I am starting a LIthium titanate (LTO) battery conversion on my 2000 Insight.
I will try and give details and pictures about the whole process.
The conversion will be a 3.3KWH, 72S, ~185 volt 90lbs pack.
UPDATE: Upgraded it to a 3.86KWH 84S, ~210 volt pack by adding 12 extra cells.
I will be using the BCM fooler + BCM interceptor, as they are simple to install and should make the whole conversion integrate nicely.
The battery packs are from a Honda Fit EV, which was produced in the USA from 2013 through 2015 and available by lease only.
Packs come in 24 20AH cells, 1.1KWH (they actually test at 22AH but rated sticker is 20AH)
2.3 volt nominal,
voltage range : 1.5 - 2.7 *most 95% of capacity is between 2.0 - 2.5 volts
Weight of pack: 30.2 LBS
Deminsions: ~10.5" x ~9.5" x ~5.5" *Each 24 pack can be divided easily in half.
Continuous charge: 160 amps
Continuous discharge: 160 amps
Temperature Performance -30C to 55C
Voltage DROP across 3 cells at resting 7.17 volts was .16 volts at 61.8 amps. Compare that to a 2 volt drop on one of my NIMH sticks which was fully charged.
From my testing of the 3 packs 72s, there was only 1 bad cell. The other cells tested fine and moved in perfect balance with each other.
The active BMS located on the packs is not usable and seems it needs to be plugged into a honda fit car so that it can communicate. So far there are really not many options for a BMS.

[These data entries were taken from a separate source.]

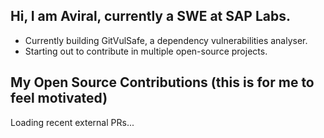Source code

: ## Hi, I am Aviral, currently a SWE at SAP Labs.
 - Currently building GitVulSafe, a dependency vulnerabilities analyser.
 - Starting out to contribute in multiple open-source projects.

## My Open Source Contributions (this is for me to feel motivated)
<!--START_SECTION:external_prs-->
Loading recent external PRs...
<!--END_SECTION:external_prs-->
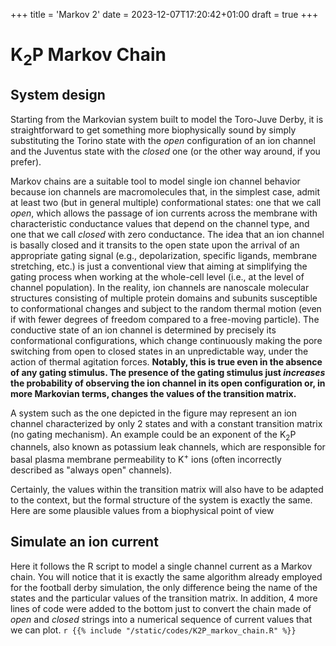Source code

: +++
title = 'Markov 2'
date = 2023-12-07T17:20:42+01:00
draft = true
+++

# K<sub>2</sub>P Markov Chain

## System design
Starting from the Markovian system built to model the Toro-Juve Derby, it is
straightforward to get something more biophysically sound by simply
substituting the Torino state with the _open_ configuration of an ion channel
and the Juventus state with the _closed_ one (or the other way around, if you
prefer).



Markov chains are a suitable tool to model single ion channel behavior because
ion channels are macromolecules that, in the simplest case, admit at least two
(but in general multiple) conformational states: one that we call _open_, which
allows the passage of ion currents across the membrane with characteristic
conductance values that depend on the channel type, and one that we call
_closed_ with zero conductance. The idea that an ion channel is basally closed
and it transits to the open state upon the arrival of an appropriate gating
signal (e.g., depolarization, specific ligands, membrane stretching, etc.) is
just a conventional view that aiming at simplifying the gating process when
working at the whole-cell level (i.e., at the level of channel population). In
the reality, ion channels are nanoscale molecular structures consisting of
multiple protein domains and subunits susceptible to conformational changes and
subject to the random thermal motion (even if with fewer degrees of freedom
compared to a free-moving particle). The conductive state of an ion channel is
determined by precisely its conformational configurations, which change
continuously making the pore switching from open to closed states in an
unpredictable way, under the action of thermal agitation forces. __Notably, this
is true even in the absence of any gating stimulus. The presence of the gating
stimulus just _increases_ the probability of observing the ion channel in its
open configuration or, in more Markovian terms, changes the values of the
transition matrix.__

A system such as the one depicted in the figure may represent an ion channel
characterized by only 2 states and with a constant transition matrix (no gating
mechanism). An example could be an exponent of the K<sub>2</sub>P channels, also
known as potassium leak channels, which are responsible for basal plasma
membrane permeability to K<sup>+</sup> ions (often incorrectly described as
"always open" channels).

Certainly, the values within the transition matrix will also have to be adapted
to the context, but the formal structure of the system is exactly the same. Here
are some plausible values from a biophysical point of view


## Simulate an ion current
Here it follows the R script to model a single channel current as a Markov
chain. You will notice that it is exactly the same algorithm already employed
for the football derby simulation, the only difference being the name of the
states and the particular values of the transition matrix. In addition, 4 more
lines of code were added to the bottom just to convert the chain made of
_open_ and _closed_ strings into a numerical sequence of current values that we
can plot.
```r {{% include "/static/codes/K2P_markov_chain.R" %}} ```


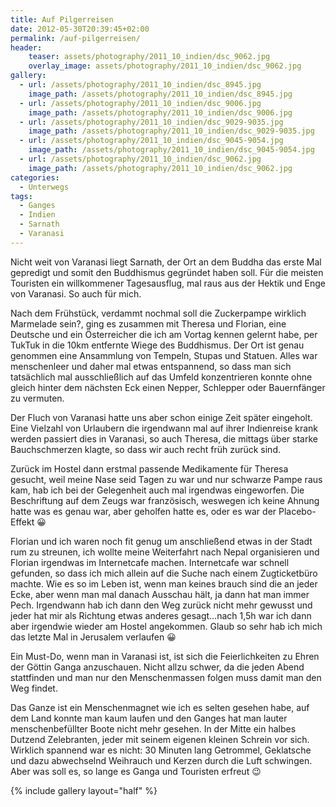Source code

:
```yaml
---
title: Auf Pilgerreisen
date: 2012-05-30T20:39:45+02:00
permalink: /auf-pilgerreisen/
header:
    teaser: assets/photography/2011_10_indien/dsc_9062.jpg
    overlay_image: assets/photography/2011_10_indien/dsc_9062.jpg
gallery:
  - url: /assets/photography/2011_10_indien/dsc_8945.jpg
    image_path: /assets/photography/2011_10_indien/dsc_8945.jpg
  - url: /assets/photography/2011_10_indien/dsc_9006.jpg
    image_path: /assets/photography/2011_10_indien/dsc_9006.jpg
  - url: /assets/photography/2011_10_indien/dsc_9029-9035.jpg
    image_path: /assets/photography/2011_10_indien/dsc_9029-9035.jpg
  - url: /assets/photography/2011_10_indien/dsc_9045-9054.jpg
    image_path: /assets/photography/2011_10_indien/dsc_9045-9054.jpg
  - url: /assets/photography/2011_10_indien/dsc_9062.jpg
    image_path: /assets/photography/2011_10_indien/dsc_9062.jpg
categories:
  - Unterwegs
tags:
  - Ganges
  - Indien
  - Sarnath
  - Varanasi
---
```


Nicht weit von Varanasi liegt Sarnath, der Ort an dem Buddha das erste Mal gepredigt und somit den Buddhismus gegründet haben soll. 
Für die meisten Touristen ein willkommener Tagesausflug, mal raus aus der Hektik und Enge von Varanasi. So auch für mich.

Nach dem Frühstück, verdammt nochmal soll die Zuckerpampe wirklich Marmelade sein?, ging es zusammen mit Theresa und Florian, 
eine Deutsche und ein Österreicher die ich am Vortag kennen gelernt habe, per TukTuk in die 10km entfernte Wiege des Buddhismus. 
Der Ort ist genau genommen eine Ansammlung von Tempeln, Stupas und Statuen. Alles war menschenleer und daher mal etwas entspannend, 
so dass man sich tatsächlich mal ausschließlich auf das Umfeld konzentrieren konnte ohne gleich hinter dem nächsten Eck einen Nepper, 
Schlepper oder Bauernfänger zu vermuten.  
  
Der Fluch von Varanasi hatte uns aber schon einige Zeit später eingeholt. Eine Vielzahl von Urlaubern die irgendwann 
mal auf ihrer Indienreise krank werden passiert dies in Varanasi, so auch Theresa, die mittags über starke Bauchschmerzen klagte, 
so dass wir auch recht früh zurück sind.

Zurück im Hostel dann erstmal passende Medikamente für Theresa gesucht, weil meine Nase seid Tagen zu war und nur schwarze Pampe raus kam, 
hab ich bei der Gelegenheit auch mal irgendwas eingeworfen. Die Beschriftung auf dem Zeugs war französisch, 
weswegen ich keine Ahnung hatte was es genau war, aber geholfen hatte es, oder es war der Placebo-Effekt 😀

Florian und ich waren noch fit genug um anschließend etwas in der Stadt rum zu streunen, 
ich wollte meine Weiterfahrt nach Nepal organisieren und Florian irgendwas im Internetcafe machen. Internetcafe war schnell gefunden, 
so dass ich mich allein auf die Suche nach einem Zugticketbüro machte. Wie es so im Leben ist, wenn man keines brauch sind die an jeder Ecke, 
aber wenn man mal danach Ausschau hält, ja dann hat man immer Pech. Irgendwann hab ich dann den Weg zurück nicht mehr gewusst 
und jeder hat mir als Richtung etwas anderes gesagt…nach 1,5h war ich dann aber irgendwie wieder am Hostel angekommen. 
Glaub so sehr hab ich mich das letzte Mal in Jerusalem verlaufen 😀

Ein Must-Do, wenn man in Varanasi ist, ist sich die Feierlichkeiten zu Ehren der Göttin Ganga anzuschauen. 
Nicht allzu schwer, da die jeden Abend stattfinden und man nur den Menschenmassen folgen muss damit man den Weg findet.

Das Ganze ist ein Menschenmagnet wie ich es selten gesehen habe, auf dem Land konnte man kaum laufen und den Ganges 
hat man lauter menschenbefüllter Boote nicht mehr gesehen. In der Mitte ein halbes Dutzend Zelebranten, 
jeder mit seinem eigenen kleinen Schrein vor sich. Wirklich spannend war es nicht: 30 Minuten lang Getrommel, 
Geklatsche und dazu abwechselnd Weihrauch und Kerzen durch die Luft schwingen. Aber was soll es, so lange es Ganga und Touristen erfreut 😉

{% include gallery layout="half" %}
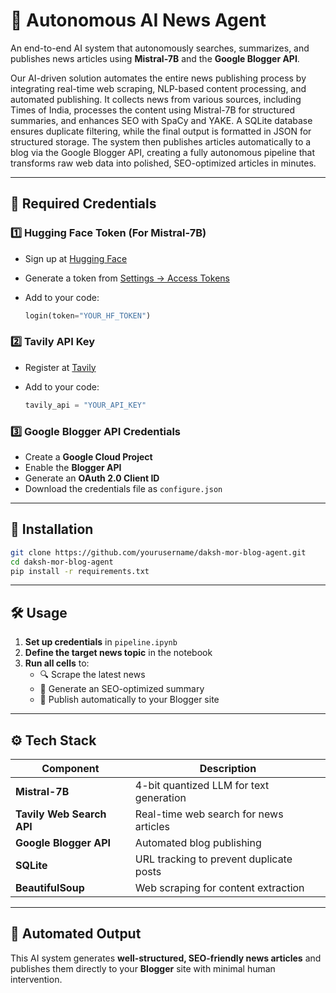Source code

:# 📰 Autonomous AI News Agent

An end-to-end AI system that autonomously searches, summarizes, and publishes news articles using **Mistral-7B** and the **Google Blogger API**.

Our AI-driven solution automates the entire news publishing process by integrating real-time web scraping, NLP-based content processing, and automated publishing. It collects news from various sources, including Times of India, processes the content using Mistral-7B for structured summaries, and enhances SEO with SpaCy and YAKE. A SQLite database ensures duplicate filtering, while the final output is formatted in JSON for structured storage. The system then publishes articles automatically to a blog via the Google Blogger API, creating a fully autonomous pipeline that transforms raw web data into polished, SEO-optimized articles in minutes.

---

## 🔑 Required Credentials

### 1️⃣ Hugging Face Token (For Mistral-7B)
- Sign up at [Hugging Face](https://huggingface.co)
- Generate a token from [Settings → Access Tokens](https://huggingface.co/settings/tokens)
- Add to your code:
  
  ```python
  login(token="YOUR_HF_TOKEN")
  ```

### 2️⃣ Tavily API Key
- Register at [Tavily](https://tavily.com/)
- Add to your code:
  
  ```python
  tavily_api = "YOUR_API_KEY"
  ```

### 3️⃣ Google Blogger API Credentials
- Create a **Google Cloud Project**
- Enable the **Blogger API**
- Generate an **OAuth 2.0 Client ID**
- Download the credentials file as `configure.json`

---

## 🚀 Installation

```bash
git clone https://github.com/yourusername/daksh-mor-blog-agent.git
cd daksh-mor-blog-agent
pip install -r requirements.txt
```

---

## 🛠️ Usage

1. **Set up credentials** in `pipeline.ipynb`
2. **Define the target news topic** in the notebook
3. **Run all cells** to:
   - 🔍 Scrape the latest news
   - 📝 Generate an SEO-optimized summary
   - 📢 Publish automatically to your Blogger site

---

## ⚙️ Tech Stack

| Component | Description |
|-----------|-------------|
| **Mistral-7B** | 4-bit quantized LLM for text generation |
| **Tavily Web Search API** | Real-time web search for news articles |
| **Google Blogger API** | Automated blog publishing |
| **SQLite** | URL tracking to prevent duplicate posts |
| **BeautifulSoup** | Web scraping for content extraction |

---

## 📝 Automated Output
This AI system generates **well-structured, SEO-friendly news articles** and publishes them directly to your **Blogger** site with minimal human intervention.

The reason I decided to use these cells is they are very robust, extremely long life, work in freezing temperature, Very safe from fires. They simply make a perfect NIMH hybrid battery replacement. The drawback is they are heavy, weighing in at almost NIMH weight. A 72S 3.3 KWH pack will weigh 90 LBS.
Thorough testing at 20 amp charge/discharge of all the cells
Each pack has removable black covers that go over the top.
30.2 LBS per pack, which is heavy considering you need 3 of them.
Voltage and capacity out at 20 amps discharge rate, test starts at middle of paper below or 50 MAH.